> **THE EXERCISE**
Reproduce the lines from the records below, beginning with the line that contains "order: Lycopodiales" and continuing through the line that contains "common name: Northern running-pine". Include both of those lines.

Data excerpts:
++++++++++++++++++++

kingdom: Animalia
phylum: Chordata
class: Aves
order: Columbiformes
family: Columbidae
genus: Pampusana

++++++++++++++++++++

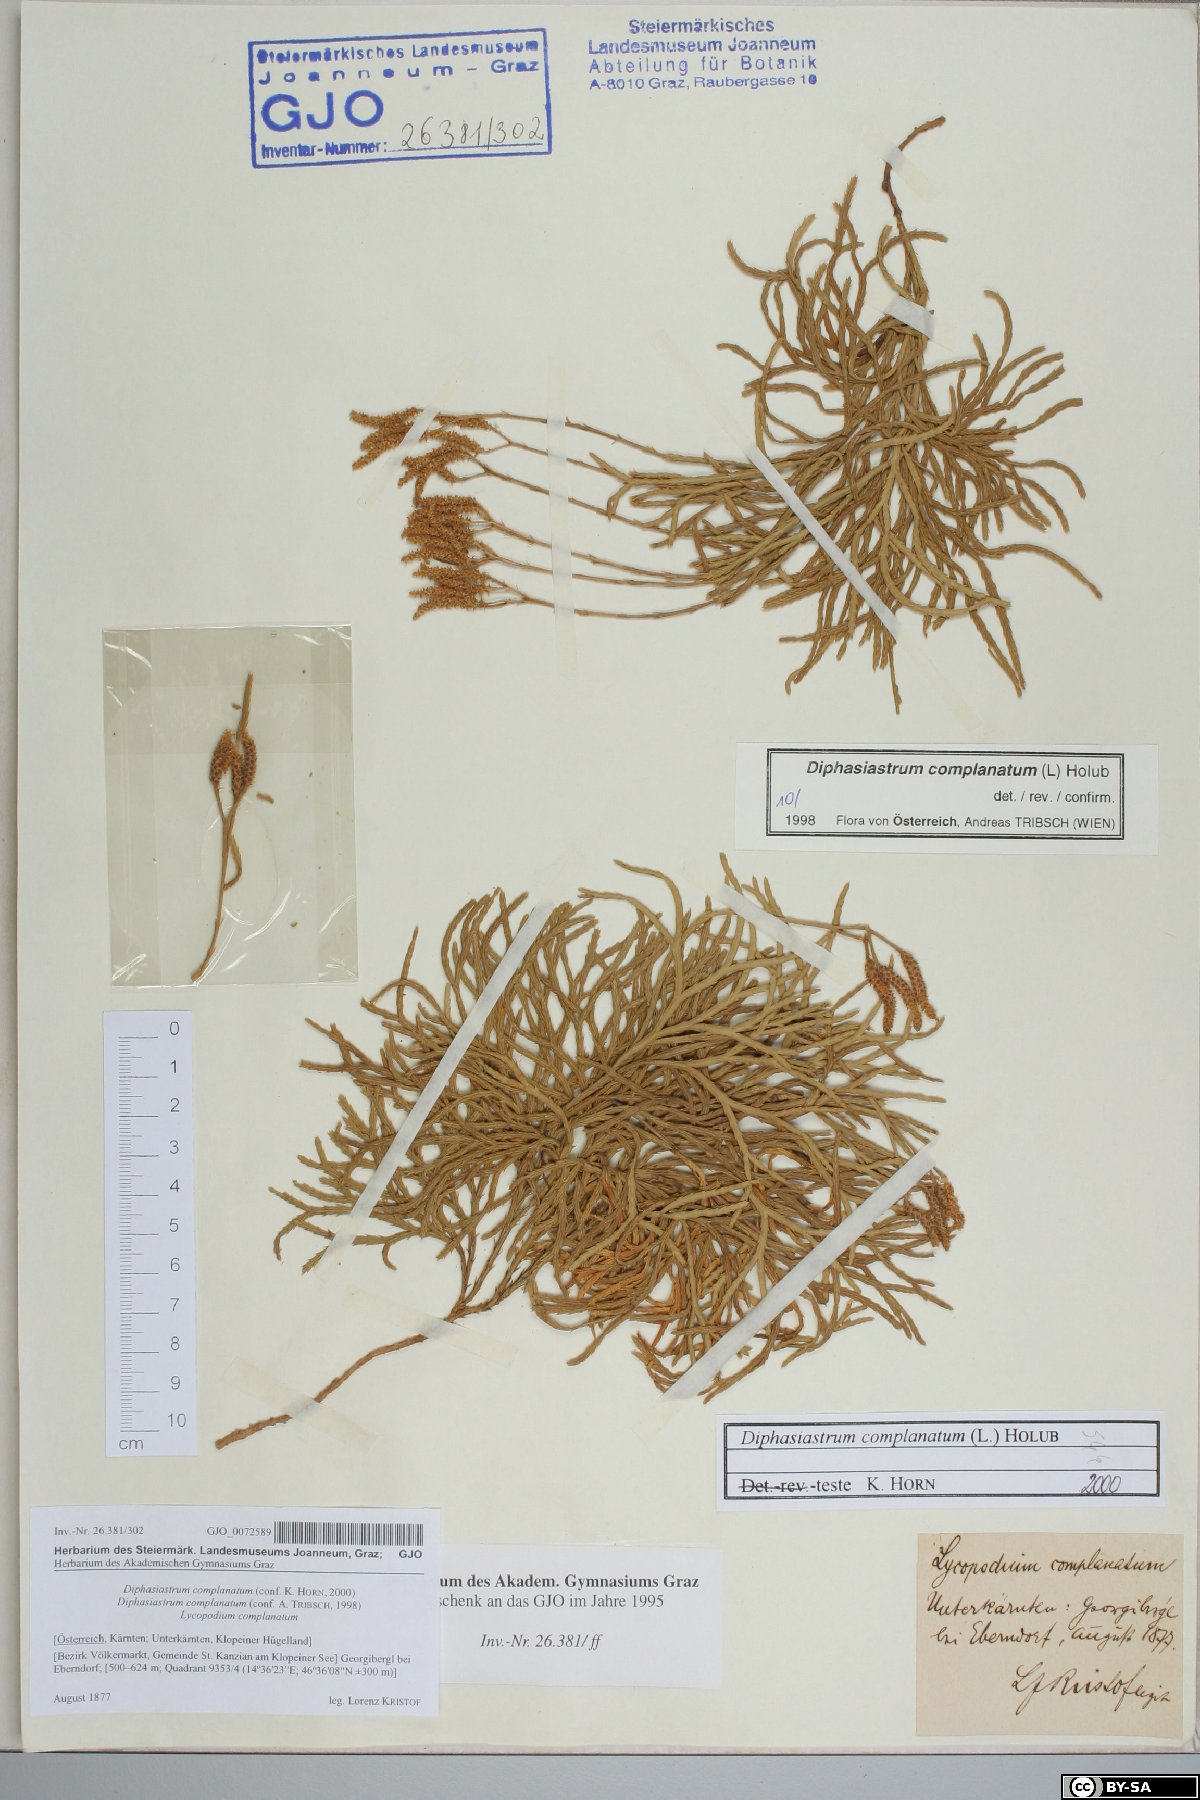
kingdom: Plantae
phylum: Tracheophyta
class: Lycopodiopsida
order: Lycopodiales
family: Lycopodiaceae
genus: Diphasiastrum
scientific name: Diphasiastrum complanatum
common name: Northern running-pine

++++++++++++++++++++

> **ANSWER TO THIS EXERCISE**
order: Lycopodiales
family: Lycopodiaceae
genus: Diphasiastrum
scientific name: Diphasiastrum complanatum
common name: Northern running-pine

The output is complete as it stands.